• [Page]
====================

VTUL / vtechworks

DSpace at Virginia Tech
http://vtechworks.lib.vt.edu
Other
6 stars 8 forks source link

SWORD deposits from ACM troubleshooting #773

Closed pyc1 closed 2 hours ago

pyc1 commented 2 years ago

Tom Gibson at ACM is having trouble sending SWORD v2 submissions to us:

The submission I made was via SWORD v2. After doing so the response did some favorable – a large block of text including “200 OK”. I’ve copied it all into the attached txt. The one thing that struck me as odd are the special characters found in some of the script tags. Do you need to whitelist some of our IP addresses? That’s something I had to do with another institution I was making SWORD submissions to. Below is the string I’m using to perform the bin/curl submission:

-i --data-binary ""@/var/www/cfapi/repositoryManagement/files/3442381.3450060/3442381.3450060.zip"" -H ""Content-Disposition: attachment; filename=3442381.3450060.zip"" -H ""Packaging: http://purl.org/net/sword/package/METSDSpaceSIP"" -u acmopen@hq.acm.org:password -X POST https://vtechworks.lib.vt.edu/handle/10919/105038

Please let me know if you have any thoughts – you’re the second institution I’ve had to setup a SWORD arrangement with, so this may take some trial and error. If you feel it will help, I’d be happy to hop onto something like zoom so we can work together in real time.

pyc1 commented 2 years ago

swordResponse.txt

alawvt commented 2 years ago

Tom, It looks like what you received was the HTML for the collection page, https://vtechworks.lib.vt.edu/handle/10919/105038.

I am able to load art_4959256494595851995.zip, which contains PDF and mets.xml, with the following command using sword v1:

curl -i --data-binary "@art_4959256494595851995.zip" -H "Content-Disposition: filename=art_4959256494595851995.zip" -H "Content-Type: application/zip" -H "X-Packaging: http://purl.org/net/sword-types/METSDSpaceSIP" -H "X-No-Op: false" -H "X-Verbose: true" -u alaw@vt.edu:password -X POST https://vtechworks.lib.vt.edu/sword/deposit/10919/105038

However, following SWORD 2.0 Profile - Creating a Resource with a Binary File Deposit, if I use:

curl -i --data-binary "@SV.2021.21548575.zip" -H "Content-Disposition: filename=SV.2021.2154857.zip" -H "Content-Type: application/zip" -H "X-Packaging: http://purl.org/net/sword-types/METSDSpaceSIP" -H "X-No-Op: false" -H "X-Verbose: true" -u alaw@vt.edu:password -X POST https://vtechworks.lib.vt.edu/swordv2/collection/10919/105038

the file is deposited but the metadata is not parsed. I do not know why.

Of our other SWORD depositors, two use SWORD v1 and deposit a zip containing the PDF and mets.xml.

====================

• [Dataset extract]
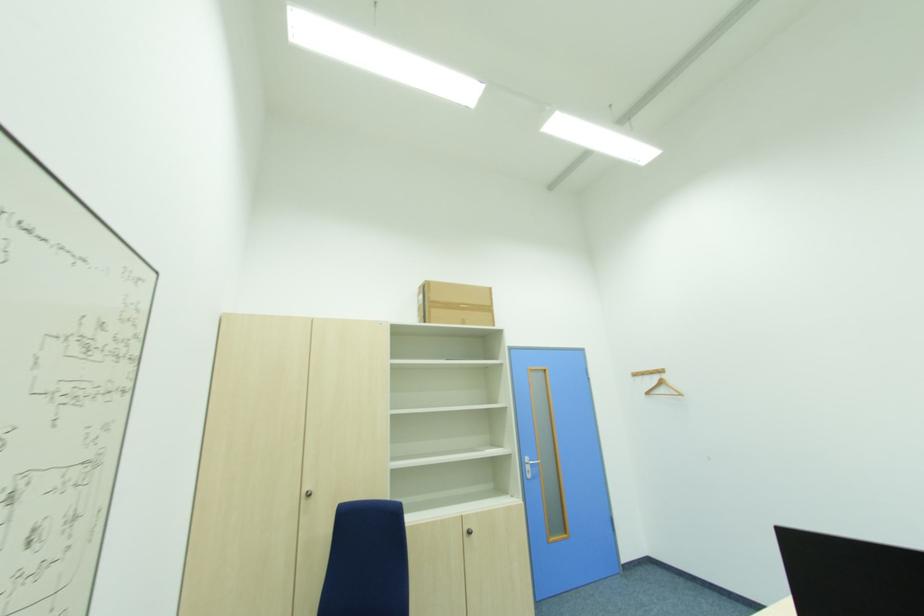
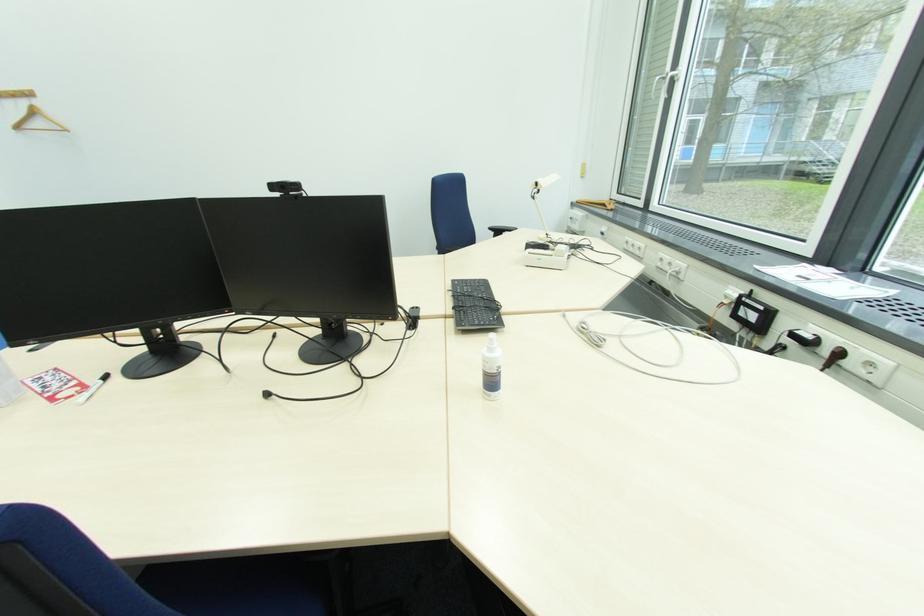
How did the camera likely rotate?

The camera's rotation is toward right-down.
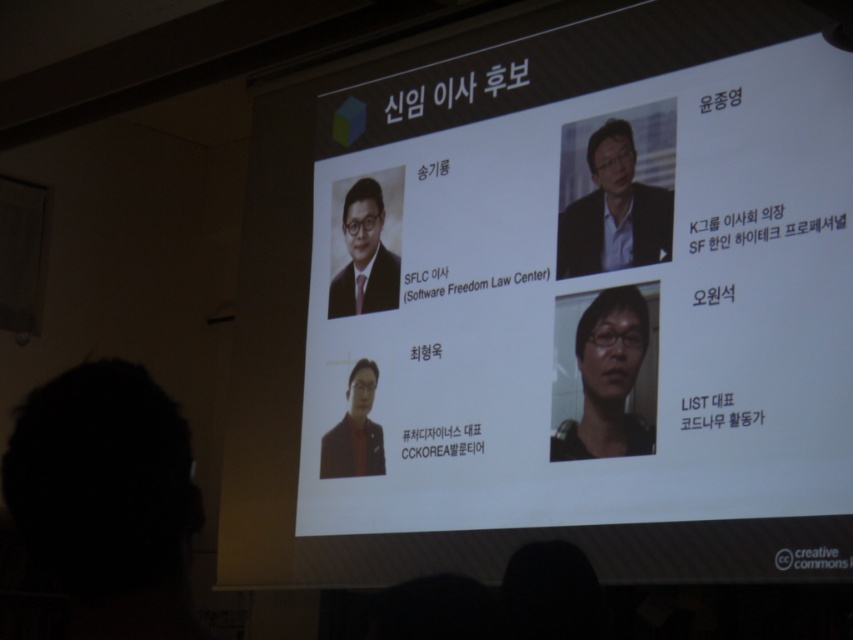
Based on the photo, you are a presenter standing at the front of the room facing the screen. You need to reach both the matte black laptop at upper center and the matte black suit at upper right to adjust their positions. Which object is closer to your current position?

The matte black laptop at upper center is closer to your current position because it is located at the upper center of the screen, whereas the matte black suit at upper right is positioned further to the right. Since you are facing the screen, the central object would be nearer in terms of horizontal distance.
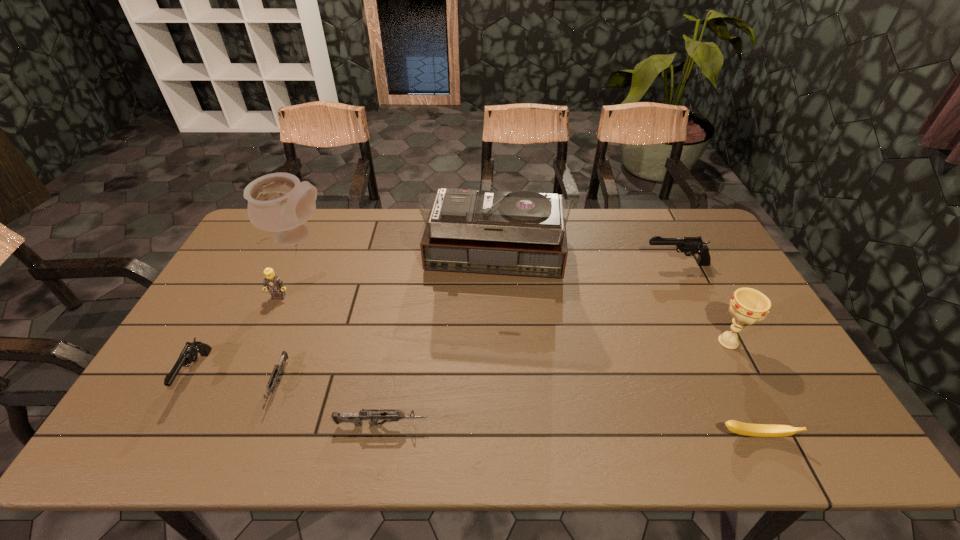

====================

• [The tasks]
A. In the thread on SWORD deposits from ACM, what does alawvt say Tom received in response to his submission?
B. Translate this sentence from the thread on SWORD deposits from ACM into Spanish: "Of our other SWORD depositors, two use SWORD v1 and deposit a zip containing the PDF and mets.xml."

• [Answers per task]
A. The HTML for the collection page, https://vtechworks.lib.vt.edu/handle/10919/105038.

B. De nuestros otros depositantes de SWORD, dos usan SWORD v1 y depositan un zip que contiene el PDF y mets.xml.